Sunday morning started out with Venus being awakened by my cock fully penetrating her apparently already-soaked pussy which led to a session ending in her swallowing my load like the good girl she always is. Less than 30 minutes later I was back in, fucking her from behind and finding my edge once again, pulling out only in time to cover her ass with what was still a surprisingly large amount of cum.
We fucked throughout the day in various places, on various things, and against various walls. She sucked me, I ate her, fingers, hands, tongues, etc. were all employed. She came many times, I held out to make sure I’d get it in the right place at the right time.
Our evening culminated on the couch, watching TV, when we forgot about the TV and she ended up back on top of me and began to ride my cock, bareback, in her pussy. The tone was different, and there was a sense of desire in both of us. She wanted me to cum again, but she didn’t want to pull off of me. I could see her doing math in her head, but we both knew we couldn’t risk it. But we also knew we could’t stand to stop. She wanted to feel my cum in her pussy as badly as I wanted it in there. She began to warn me that I was going to have to stop her before it was too late, because she wasn’t going to want to pull off. She rode me until I knew I couldn’t last much longer and I had to shove her off. She grinded my cock with her pussy for a while while we talked about how badly we wanted to push our luck, and I finally told her I was ready for round two of our little game of chicken.
This round didn’t last as long, and the stakes were higher as both of us were having a harder time fighting it. I finally managed to shove her off, but with a much closer call and a lot more resistance from her.
We talked as I came down from the edge and formulated a new idea. She wanted to fuck me ‘til my cock was good and wet with her juices and until I was truly at the absolute end of my limits of control and then, when I definitely couldn’t hold back the cum any longer, I’d pull out and shove my unlubed cock straight into her ass to finish. In all honesty, it was a stupid, reckless, dangerous idea. And I agreed to it wholeheartedly.

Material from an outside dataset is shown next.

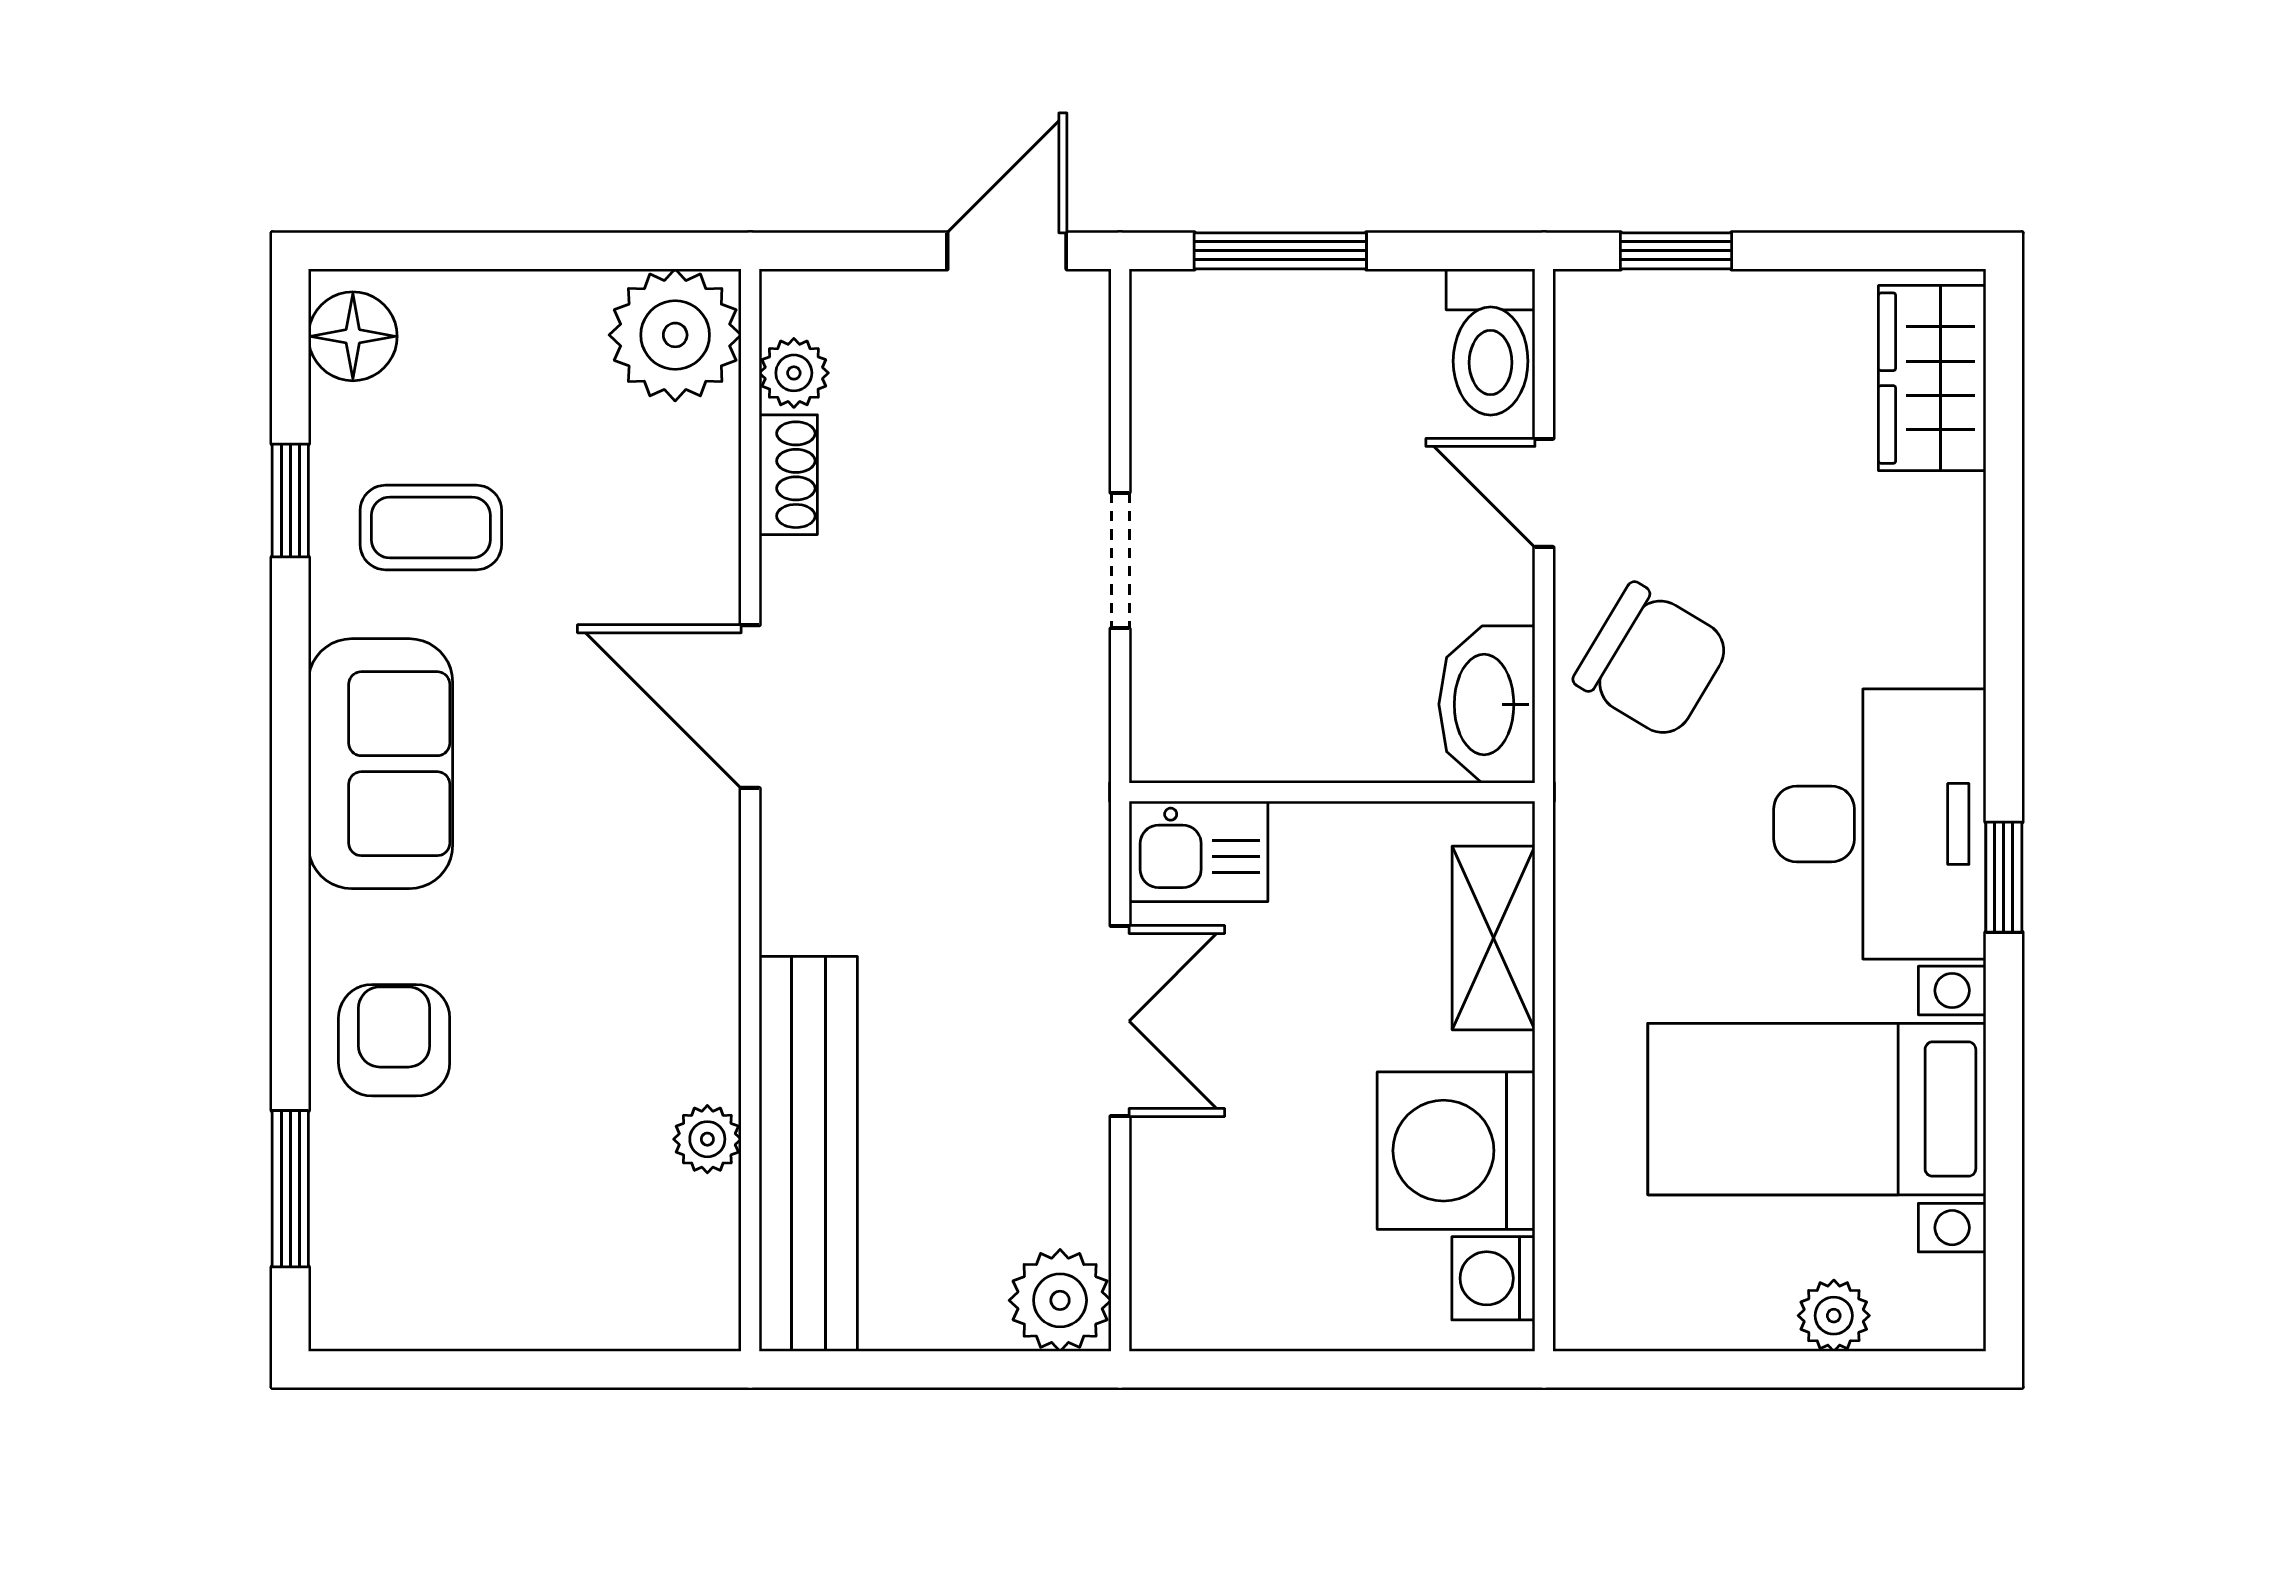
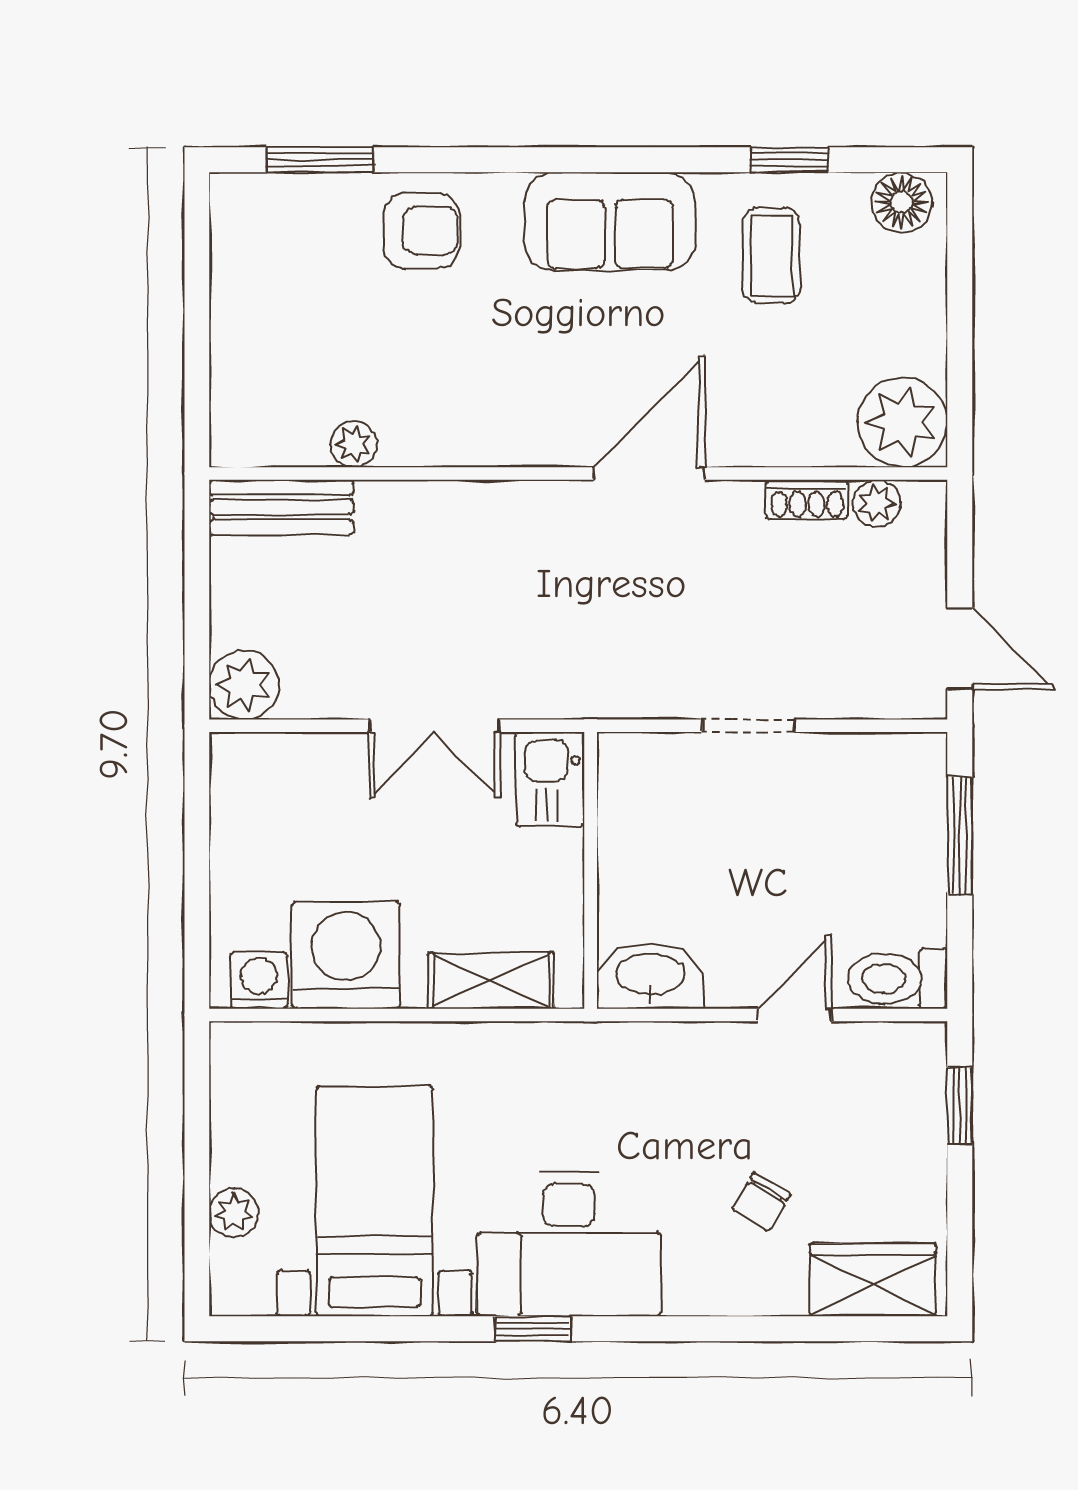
chair: (1652, 661) -> (761, 1202), moved, width x0.54, depth x0.54
bench: (808, 1154) -> (281, 507), width x0.54, depth x0.82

Round three began and I worked my way back. I knew I had to time it just right because too early and I’d have to fuck her unlubed and risk some serious pain. Too late and she’s have a pussy full of cum. I fought and held and finally called it at a moment that by a complete force of sheer luck was right on time because as I shoved my cock up against her asshole I started to cum, and realizing the risk I slammed her body down and felt my cock slide deep into her as I came for all I was worth. I didn’t honestly at that moment know WHAT hole I was in, but I was in, and it was too late to stop it and we might as well enjoy the ride.
Once my orgasm subsided she confirmed that I had found her ass just fine and my cum was deep inside it. I was relieved and exceptionally happy. She was in pain and just as happy. But I think the timing of my orgasm as the head of my cock pushed into her ass helped, as I think I literally lubricated myself on the way in. I could never time it like that on purpose, I bet.
We fucked one more time last night, but I didn’t cum, nor did I care. Venus managed to break the record for most orgasms a partner’s gotten out of me in 24 hours (four), and I had had lots of sex and cum in her ass twice.
I did get one more orgasm with her this morning, but on her back. I just couldn’t move fast enough from the edge I found in her pussy to her mouth to have her swallow it, so I settled for cumming on her.
I eventually left for work and hours later when I finally visited the restroom I found the evidence that we literally fucked my cock raw this weekend. So while we managed to even out my average for having skipped so many orgasms last week, I’m going to have to pay for it in healing time this week. My poor cock looks very badly abused. And I don’t regret it in the least.